The purpose of CSTEP is to increase the number of college graduates who are from ethnic groups that have been traditionally underrepresented in technical-related fields, or who are from economically disadvantaged families. CSTEP provides academic support, research and enrichment experiences that help prepare college students for careers in scientific, technical and health-related fields, or in any field leading to professional licensure. CSTEP is sponsored by the New York State Education Department's Bureau of Professional Career Opportunity Programs.

During her tenure as HEOP director at Clarkson, Susan Owen brought in $1.3 million in funding for teaching from the N.Y. State Department of Education. HEOP provides equal access to higher education for "educationally and economically" disadvantaged students in New York State.
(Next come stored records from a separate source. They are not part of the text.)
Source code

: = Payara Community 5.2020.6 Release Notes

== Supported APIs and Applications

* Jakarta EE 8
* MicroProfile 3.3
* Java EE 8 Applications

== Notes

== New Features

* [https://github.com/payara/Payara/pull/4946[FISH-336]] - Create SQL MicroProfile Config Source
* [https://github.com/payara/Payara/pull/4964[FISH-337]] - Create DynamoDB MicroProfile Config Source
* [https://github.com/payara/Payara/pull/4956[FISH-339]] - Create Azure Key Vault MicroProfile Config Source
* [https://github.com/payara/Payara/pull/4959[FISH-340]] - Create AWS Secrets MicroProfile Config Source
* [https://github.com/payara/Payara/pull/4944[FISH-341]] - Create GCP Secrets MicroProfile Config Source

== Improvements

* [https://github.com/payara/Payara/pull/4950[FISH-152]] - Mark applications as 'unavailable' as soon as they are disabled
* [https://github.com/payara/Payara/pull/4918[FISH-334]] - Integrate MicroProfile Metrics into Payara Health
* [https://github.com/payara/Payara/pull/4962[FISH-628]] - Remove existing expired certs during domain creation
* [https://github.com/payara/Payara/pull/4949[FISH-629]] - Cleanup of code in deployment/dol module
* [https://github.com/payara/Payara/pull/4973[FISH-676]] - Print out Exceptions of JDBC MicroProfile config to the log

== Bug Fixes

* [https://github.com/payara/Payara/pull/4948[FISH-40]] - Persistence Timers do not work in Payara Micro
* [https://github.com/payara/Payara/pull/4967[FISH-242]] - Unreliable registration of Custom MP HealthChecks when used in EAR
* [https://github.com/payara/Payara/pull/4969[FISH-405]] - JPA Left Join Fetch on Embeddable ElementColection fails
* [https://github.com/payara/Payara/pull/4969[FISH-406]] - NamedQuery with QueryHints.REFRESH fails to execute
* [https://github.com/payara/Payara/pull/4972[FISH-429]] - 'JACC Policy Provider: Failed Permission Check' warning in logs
The program helps students meet their financial needs and offers them extensive services, including mentoring and tutoring, that boost academic success. Eligible HEOP students receive full-need financial aid packages for up to 10 semesters while at Clarkson.

PHOTO CAPTION: Clarkson University recently honored four faculty and administrators whose cumulative external funding for research and teaching has reached or exceeded $1 million. (L-R) Interim Vice Provost of Research Goodarz Ahmadi and Clarkson President Tony Collins with the honorees Associate Director of Student Support Services Catherine Clark; Jean Newell Distinguished Professor of Electrical and Computer Engineering Pragasen Pillay; and Associate Professor of Civil and Environmental Engineering Stefan Grimberg. Missing from the photo: Former Higher Education Opportunity Program (HEOP) Director Susan Owen.